## Excerpt provided
--- START ---

Thursday, November 21, 2019

Sean Bonney

I went on Facebook late yesterday and realized from all the activity something unusual must have happened in the corner of the poetry world I inhabit. It had. News had just broken of the sudden death of Sean Bonney in Berlin -- by "tragic accident", no further details as yet. The UK (and US) poetry communities were alive with shock and sorrow. A lot of people loved Sean.

So I'm breaking two of the unwritten rules of this blog 1. Avoid topicality: news stories, anniversaries, International/National Days, etc. 2. Avoid following straight on from a recent post. In this case I'm thinking about the one about Lola Ridge -- because Sean Bonney's poems are overtly left-political too, though in many ways the two poets couldn't be more different.

I've always meant to, but have never got round to, reading his poetry in detail. But I've been reading some today.  Here's two or three recent things that I've copied from his blog:

[Sean had recently begun another blog (, which I was on this morning but now can't get to.]



Mustapha Khayati, I got a question. When you were writing your dictionary, did you have any sense which words might be snitches and which might be scabs. While the Eiffel Tower continues to mean what it does, sending out signals no-one could ever translate, these questions continue to matter. Mustapha Khayati, say something. Fascism does what it does without a need for language.


Jean Genet, if alive today, would be somewhere at the bottom of the ocean, entwined with all the other human bones. No-one would say his name. His fingerprints would be stored in an obscure data-mine. But his hatred for your world would be the same. His fist, his knife, his negligee. As the final oceans evaporated, his bones would begin to move. The kindness in his eyes long gone.


If it turned out that Dante’s cosmology was true all along, then I would like Artaud to be the guide to Hell. He’d know how to deal with the tourists. He wouldn’t say a word or look you in the eye, and the screaming in your ears would be your own. If you were lucky, he would grasp you by the wrists. Somewhere, far from where we were standing, the earth’s final clock would explode. Basic flowers.


If all of the letters in all of the alphabets of the world were pronounced simultaneously, they would not spell out the name Arthur Rimbaud. That name was taken out of commission some time ago. But still, try it backwards, in the hour before dawn. Watch the statues erected in his honour as they do not implode. Listen to his poetry, as it wanders the ruined cities, invisible to our sight.

--- END ---

## Task directions
Rewrite the blog post about Sean Bonney, starting at "Mustapha Khayati, I" and ending after "need for language.", changing "dictionary" to "lexicon". None of the entries are needed for this work.

## Data taken from a collection
--- START ---

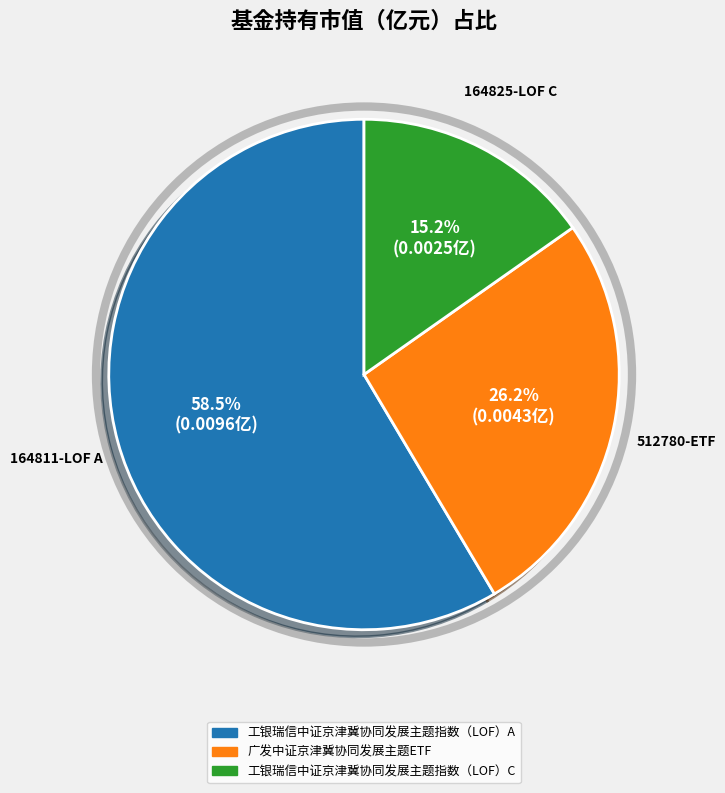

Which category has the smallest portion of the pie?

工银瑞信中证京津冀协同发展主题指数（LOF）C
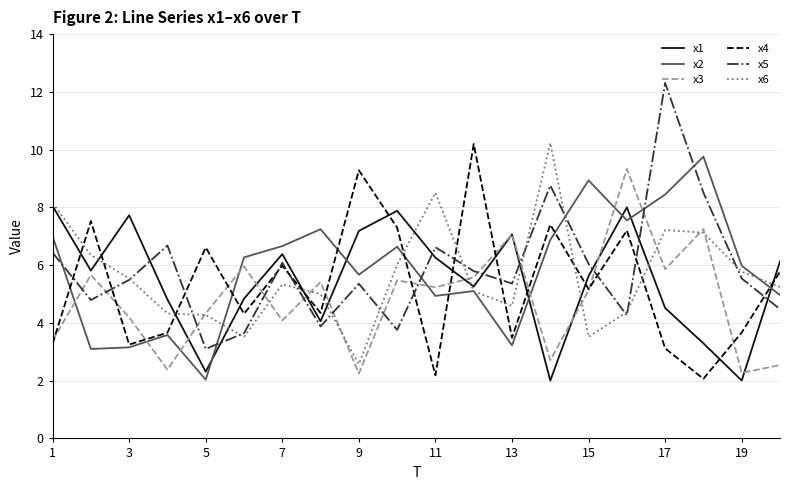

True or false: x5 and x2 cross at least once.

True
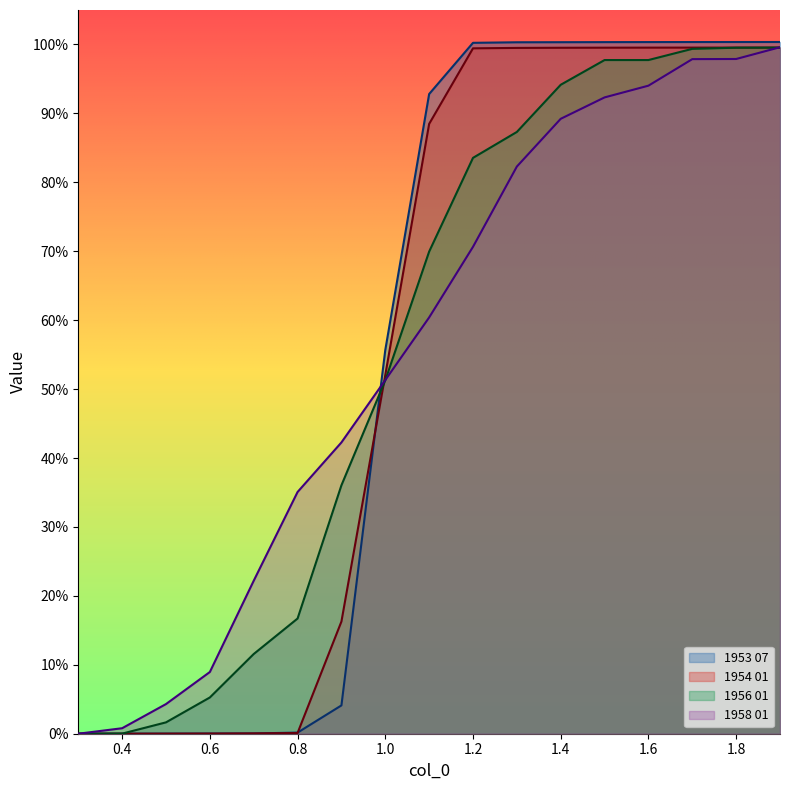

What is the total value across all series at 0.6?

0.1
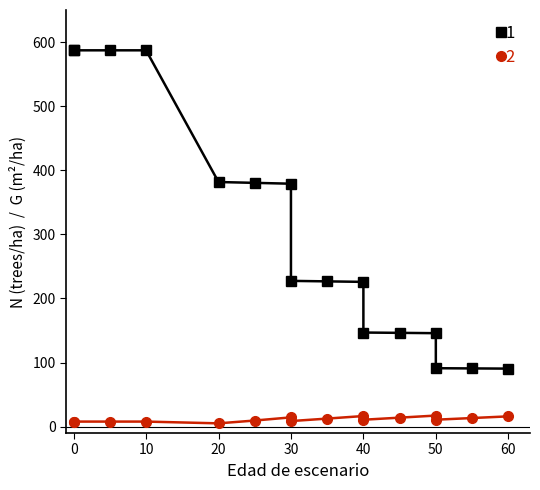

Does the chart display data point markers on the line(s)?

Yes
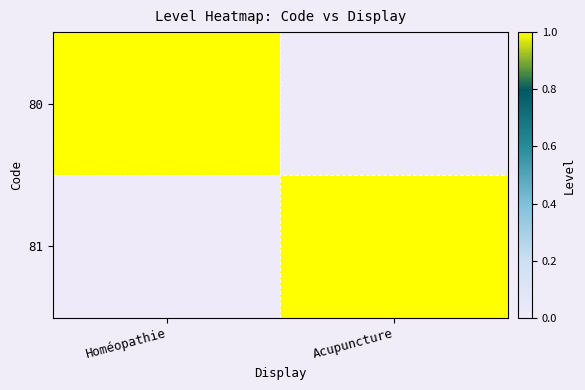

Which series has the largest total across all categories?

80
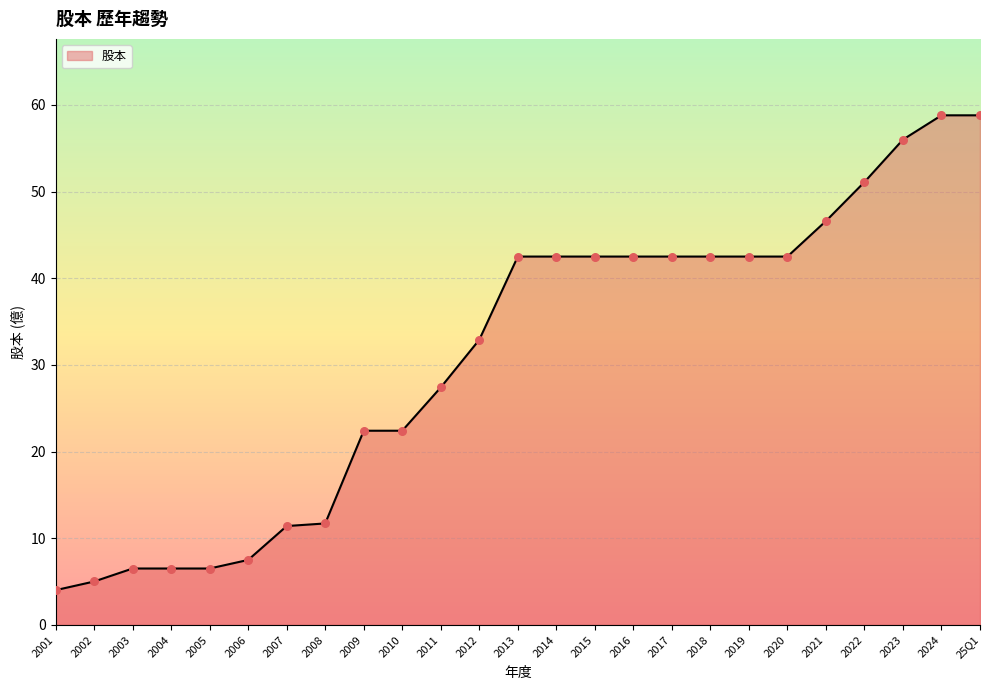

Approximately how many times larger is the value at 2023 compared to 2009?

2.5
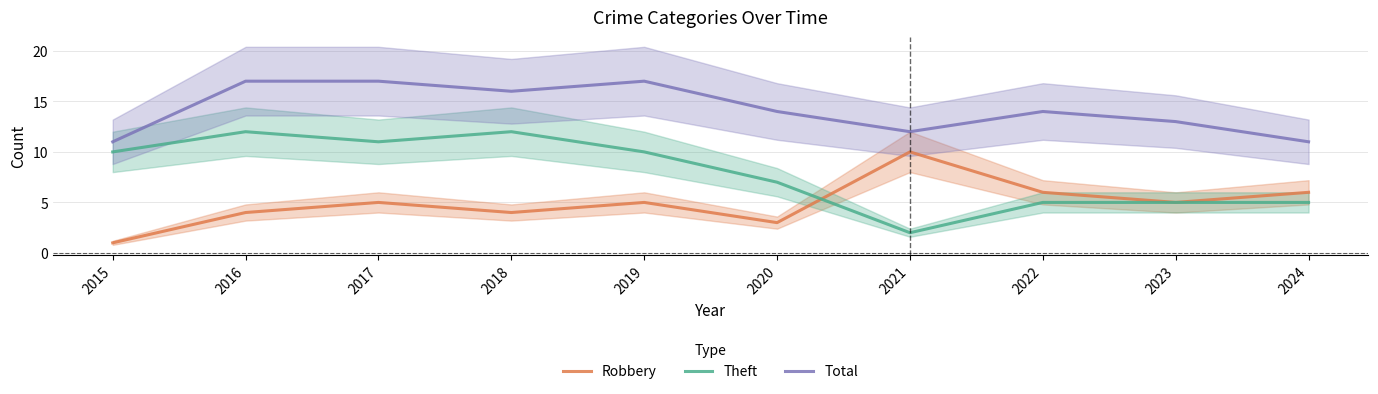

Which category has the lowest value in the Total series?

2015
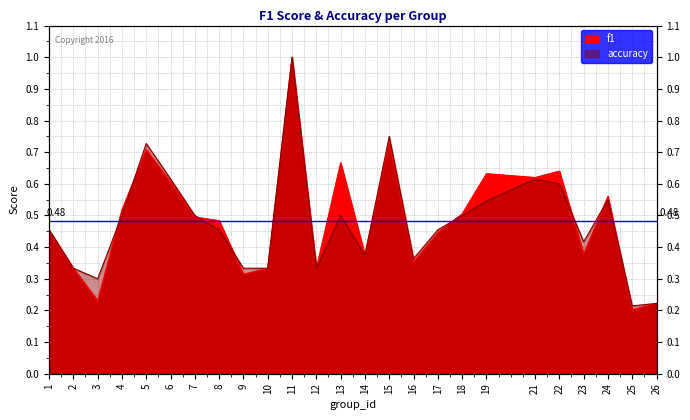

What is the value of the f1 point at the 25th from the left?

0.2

--- END ---

## Answer to this exercise
Mustapha Khayati, I got a question. When you were writing your lexicon, did you have any sense which words might be snitches and which might be scabs. While the Eiffel Tower continues to mean what it does, sending out signals no-one could ever translate, these questions continue to matter. Mustapha Khayati, say something. Fascism does what it does without a need for language.